Blick: Olivier Senn, gemäss einem Artikel der «NZZ» droht der Tour de Suisse Women das Aus. Ganz konkret: Werden die Frauen im Juni starten?
Olivier Senn: Sicher.
Der Swiss-Cycling-Geschäftsführer spricht davon, das Rennen «wie geplant zu veranstalten, wenn es irgendwie möglich ist». Das tönt weniger optimistisch.
Noch einmal: Die Tour de Suisse der Frauen wird stattfinden.
Die Geldsorgen sind aber gross, oder?
Es wird, wie in den letzten zwei Jahren, erneut eine Investition von unserer Seite brauchen.
Sie sprechen von Cycling Unlimited, der Trägerschaft der Tour de Suisse. Wie hoch ist das Budget der Frauen-Rundfahrt und wie viel muss investiert werden?
Das Budget beträgt etwa 800’000 Franken. Es laufen noch immer Gespräche mit neuen Sponsoren, die wir dringend brauchen. Letztlich bleibt uns aber wohl nichts anderes übrig, als einen substanziellen Beitrag beizusteuern.
Sie könnten die viertägige Rundfahrt auch absagen.
Das wollen wir nicht. Im Gegenteil: Wir glauben an den Frauen-Radsport.
Das tun offenbar nicht alle.
Alle schreien nach Gleichberechtigung, aber kaum einer ist bereit, das Portemonnaie zu öffnen. Das ist leider nach wie vor ein Problem – nicht nur im Radsport, sondern in allen Sportarten, wo die Frauen keine lange Tradition haben.
Ist das scheinheilig?
Das kann man schon auch so sehen, ja.
Man hört von überall, dass der Frauen-Radsport boomt. Und mit Marlen Reusser hat die Schweiz ein tolles Zugpferd – sie hat nicht nur die Rundfahrt im letzten Jahr gewonnen, sondern ist auch charismatisch.
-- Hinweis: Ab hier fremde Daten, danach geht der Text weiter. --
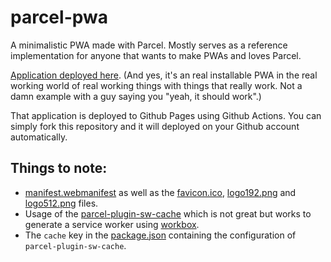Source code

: # parcel-pwa

A minimalistic PWA made with Parcel. Mostly serves as a reference implementation for anyone that wants to make PWAs and loves Parcel.

[Application deployed here](https://nicolas-van.github.io/parcel-pwa/). (And yes, it's an real installable PWA in the real working world of real working things with things that really work. Not a damn example with a guy saying you "yeah, it should work".)

That application is deployed to Github Pages using Github Actions. You can simply fork this repository and it will deployed on your Github account automatically.

## Things to note:

* [manifest.webmanifest](./manifest.webmanifest) as well as the [favicon.ico](./favicon.ico), [logo192.png](./logo192.png) and [logo512.png](./logo512.png) files.
* Usage of the [parcel-plugin-sw-cache](https://github.com/mischnic/parcel-plugin-sw-cache) which is not great but works to generate a service worker using [workbox](https://developers.google.com/web/tools/workbox).
* The `cache` key in the [package.json](./package.json) containing the configuration of `parcel-plugin-sw-cache`.
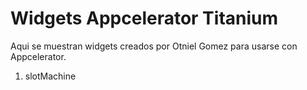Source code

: Widgets Appcelerator Titanium
===========================

Aqui se muestran widgets creados por Otniel Gomez para usarse con Appcelerator.

1. slotMachine
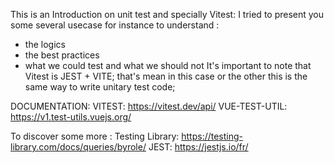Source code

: This is an Introduction on unit test and specially Vitest:
I tried to present you some several usecase for instance to understand :
  - the logics
  - the best practices
  - what we could test and what we should not 
It's important to note that Vitest is JEST + VITE;
that's mean in this case or the other this is the same way to write unitary test code;

DOCUMENTATION:
VITEST: https://vitest.dev/api/
VUE-TEST-UTIL: https://v1.test-utils.vuejs.org/

To discover some more :
Testing Library: https://testing-library.com/docs/queries/byrole/
JEST: https://jestjs.io/fr/
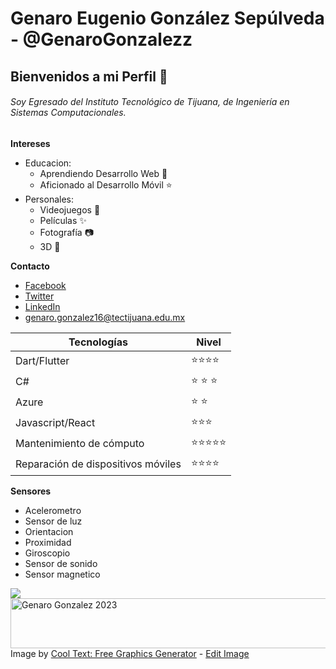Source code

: 

# Genaro Eugenio González Sepúlveda - @GenaroGonzalezz

## Bienvenidos a mi Perfil 👋
###### Soy Egresado del Instituto Tecnológico de Tijuana, de Ingeniería en Sistemas Computacionales.

**Intereses**
* Educacion:
  * Aprendiendo Desarrollo Web :rocket:
  * Aficionado al Desarrollo Móvil :star:
* Personales:
  * Videojuegos :space_invader:
  * Películas :sparkles:
  * Fotografía 📷
  * 3D 🎨

**Contacto**
* [Facebook](https://www.facebook.com/Genarindo/)
* [Twitter](https://twitter.com/GenarindoGS)
* [LinkedIn](https://www.linkedin.com/in/genaro-gonzález-0613a9168)
* genaro.gonzalez16@tectijuana.edu.mx


Tecnologías | Nivel 
------------|------------
 Dart/Flutter   | :star::star::star::star:
 C#        | :star: :star: :star:
 Azure     | :star: :star:
 Javascript/React     | :star::star::star:
 Mantenimiento de cómputo | :star::star::star::star::star:
 Reparación de dispositivos móviles | :star::star::star::star:
 
 
 **Sensores**
 * Acelerometro
 * Sensor de luz
 * Orientacion
 * Proximidad
 * Giroscopio
 * Sensor de sonido
 * Sensor magnetico
 
![](https://images.cooltext.com/5508546.png)
<a href="https://cooltext.com"><img src="https://images.cooltext.com/5508546.png" width="556" height="80" alt="Genaro Gonzalez 2023" /></a>
<br />Image by <a href="https://cooltext.com">Cool Text: Free Graphics Generator</a> - <a href="https://cooltext.com/Edit-Logo?LogoID=3775399639">Edit Image</a>



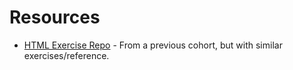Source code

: # Resources

* [HTML Exercise Repo](https://github.com/seanrreid/HTML) - From a previous cohort, but with similar exercises/reference.
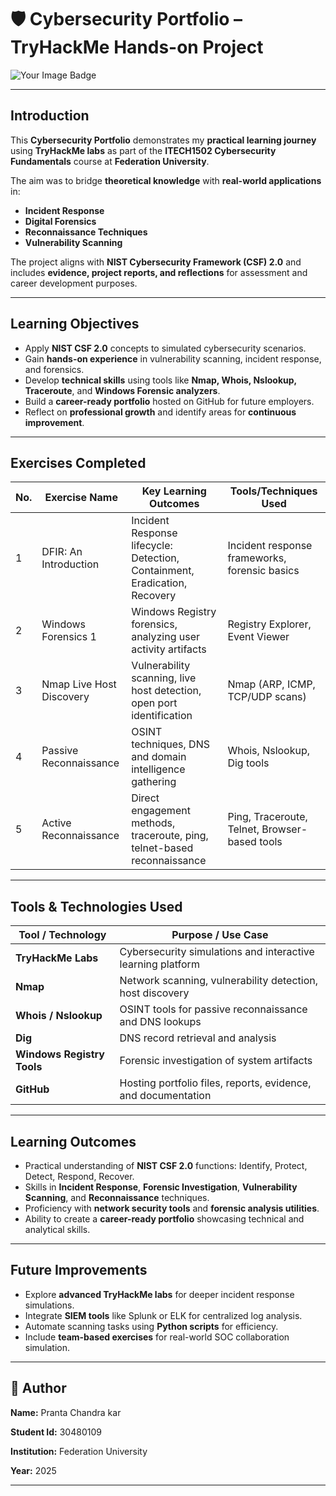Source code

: # 🛡️ Cybersecurity Portfolio – TryHackMe Hands-on Project  

  <img src="https://tryhackme-badges.s3.amazonaws.com/pkar.png" alt="Your Image Badge" />

---

## Introduction  
This **Cybersecurity Portfolio** demonstrates my **practical learning journey** using **TryHackMe labs** as part of the **ITECH1502 Cybersecurity Fundamentals** course at **Federation University**.  

The aim was to bridge **theoretical knowledge** with **real-world applications** in:  
- **Incident Response**  
- **Digital Forensics**  
- **Reconnaissance Techniques**  
- **Vulnerability Scanning**  

The project aligns with **NIST Cybersecurity Framework (CSF) 2.0** and includes **evidence, project reports, and reflections** for assessment and career development purposes.  

---

## Learning Objectives  
- Apply **NIST CSF 2.0** concepts to simulated cybersecurity scenarios.  
- Gain **hands-on experience** in vulnerability scanning, incident response, and forensics.  
- Develop **technical skills** using tools like **Nmap, Whois, Nslookup, Traceroute**, and **Windows Forensic analyzers**.  
- Build a **career-ready portfolio** hosted on GitHub for future employers.  
- Reflect on **professional growth** and identify areas for **continuous improvement**.  


---

## Exercises Completed  

| No. | Exercise Name            | Key Learning Outcomes                                                         | Tools/Techniques Used                          |
|-----|---------------------------|-------------------------------------------------------------------------------|------------------------------------------------|
| 1   | DFIR: An Introduction      | Incident Response lifecycle: Detection, Containment, Eradication, Recovery    | Incident response frameworks, forensic basics  |
| 2   | Windows Forensics 1        | Windows Registry forensics, analyzing user activity artifacts                 | Registry Explorer, Event Viewer                |
| 3   | Nmap Live Host Discovery   | Vulnerability scanning, live host detection, open port identification         | Nmap (ARP, ICMP, TCP/UDP scans)                 |
| 4   | Passive Reconnaissance      | OSINT techniques, DNS and domain intelligence gathering                        | Whois, Nslookup, Dig tools                      |
| 5   | Active Reconnaissance       | Direct engagement methods, traceroute, ping, telnet-based reconnaissance      | Ping, Traceroute, Telnet, Browser-based tools   |

---

## Tools & Technologies Used  

| Tool / Technology     | Purpose / Use Case                                                      |
|-----------------------|-------------------------------------------------------------------------|
| **TryHackMe Labs**     | Cybersecurity simulations and interactive learning platform             |
| **Nmap**               | Network scanning, vulnerability detection, host discovery               |
| **Whois / Nslookup**    | OSINT tools for passive reconnaissance and DNS lookups                  |
| **Dig**                | DNS record retrieval and analysis                                       |
| **Windows Registry Tools** | Forensic investigation of system artifacts                           |
| **GitHub**             | Hosting portfolio files, reports, evidence, and documentation           |

---

## Learning Outcomes  

- Practical understanding of **NIST CSF 2.0** functions: Identify, Protect, Detect, Respond, Recover.  
- Skills in **Incident Response**, **Forensic Investigation**, **Vulnerability Scanning**, and **Reconnaissance** techniques.  
- Proficiency with **network security tools** and **forensic analysis utilities**.  
- Ability to create a **career-ready portfolio** showcasing technical and analytical skills.  

---

## Future Improvements  

- Explore **advanced TryHackMe labs** for deeper incident response simulations.  
- Integrate **SIEM tools** like Splunk or ELK for centralized log analysis.  
- Automate scanning tasks using **Python scripts** for efficiency.  
- Include **team-based exercises** for real-world SOC collaboration simulation.  

---

## 👤 Author  

**Name:** Pranta Chandra kar

**Student Id:** 30480109 

**Institution:** Federation University 

**Year:** 2025  

---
Es bräuchte aber mehr Schweizerinnen, damit eine Breitenwirkung stattfindet. Und wie gesagt: Geschichten, Legenden und Mythen müssen erst einmal entstehen. Dafür braucht es Zeit, Passion und Geld.
Die Tour de France der Frauen ist ein Erfolg, oder?
Ja. Aber auch da kämpft man, um eine schwarze Null zu schreiben. Alle anderen Frauen-Rennen werden querfinanziert durch die Männer-Events. Daher ist es leider noch kein nachhaltiges Konzept.
Das ist bei der Tour de Suisse nicht möglich, weil bei den Männern auch kein Gewinn gemacht wird, oder?
Stimmt.
Das Budget im letzten Jahr betrug 8,2 Millionen Franken. Wie gross war der Verlust?
Zu gross. Genaue Zahlen nenne ich nicht. Aber es ist besorgniserregend. In diesem Jahr sieht es besser aus, ich gehe von einer ausgeglichenen Bilanz aus.
Wie sieht die Zukunft aus?
Langfristig gesehen müssen sich beide Events, jener der Männer und Frauen, selbst rechnen. Anders geht es nicht, da wir sonst nicht in die Events investieren können. So wie es jetzt ist, würden wir es bei den Frauen nicht mehr lange aushalten.
Was macht Hoffnung?
Dass mehr Partner aus der Wirtschaft erkennen, welch toller Sport gezeigt wird und dass sich ein Engagement jetzt lohnt. Dem Frauen-Radsport gehört die Zukunft. Davon sind nicht nur wir überzeugt. Aber es braucht mehr als nur Lippenbekenntnisse, dass die Tour de Suisse Women nicht stirbt. Wir geben nicht auf.